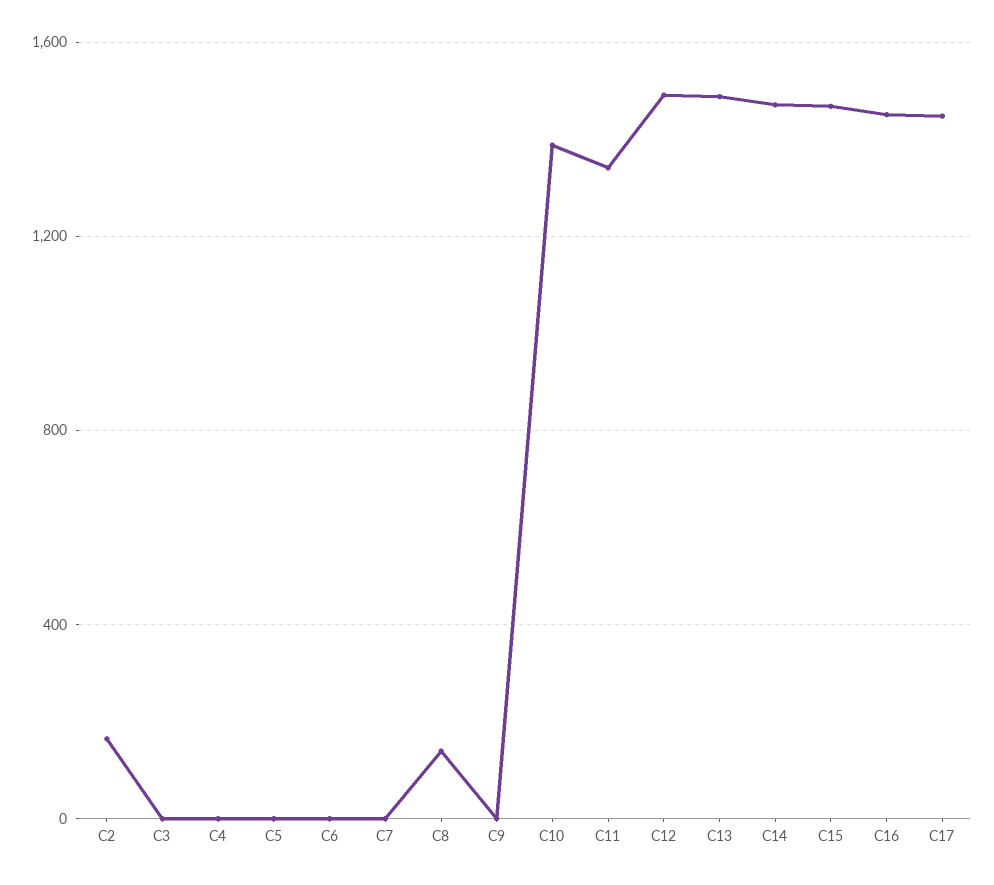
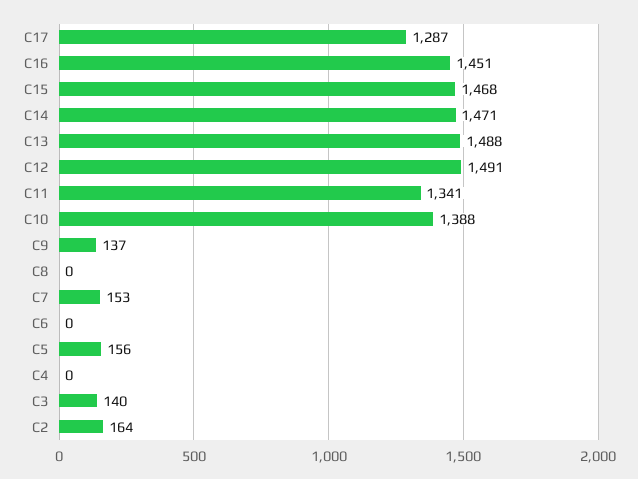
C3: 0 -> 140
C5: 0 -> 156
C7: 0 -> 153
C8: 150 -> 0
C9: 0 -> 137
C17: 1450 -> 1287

··········

*Required action:* What is needed is an exact copy of all the records, minus any pictures.

*Your solution:*
C3: 0 -> 140
C5: 0 -> 156
C7: 0 -> 153
C8: 150 -> 0
C9: 0 -> 137
C17: 1450 -> 1287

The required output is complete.